"it not being the Labor government's policy to award knighthoods at this time" There's a long story behind this, dating back to the origins of the Labor party. In 1943, the Labor Party Conference announced a ban on conferring of knighthoods, but did not apply it to the then current government.
Things were made difficult by the actions of the British government, which awarded a knighthood (GCB) to General Eisenhower for the campaign in North Africa. General MacArthur was particularly annoyed at this, and asked the government for a similar honour, in recognition of the recently completed campaign in Papua. The government agreed that for political purposes, it was essential that the war in the Pacific and the efforts of the soldiers there be considered on an equal footing with the war against Germany in the eyes of people around the world. On the other hand, it was realised that it would be unfair if the government recommended General MacArthur for a knighthood while overlooking no less important contributions of other officers. In the end, the Curtin Labor government decided to award knighthoods to Generals MacArthur, Blamey, Eichelburger, Herring, Kenney and Vasey. (Although Vasey's award was subsequently downgraded to a CB by Buckingham Palace.)

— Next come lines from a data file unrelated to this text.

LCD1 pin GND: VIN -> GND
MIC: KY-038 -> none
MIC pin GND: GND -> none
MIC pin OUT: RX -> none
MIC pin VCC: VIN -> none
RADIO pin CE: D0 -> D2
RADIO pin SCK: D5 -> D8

Thus, when Blamey submitted a list of recommendations for knighthoods in 1945 (for Northcott, Cannan, Berryman, Sturdee, Morshead, Savage, Stevens, Bridgeford, Ramsay, Wootten and Milford), he had a reasonable expectation that the government would consider the recommendation. Indeed, Army Minister Frank Forde did place the recommendations before Cabinet, with his support. They were turned down, not on the grounds of party policy, but on the grounds that the campaigns of 1944-45 were not worthy of such recognition.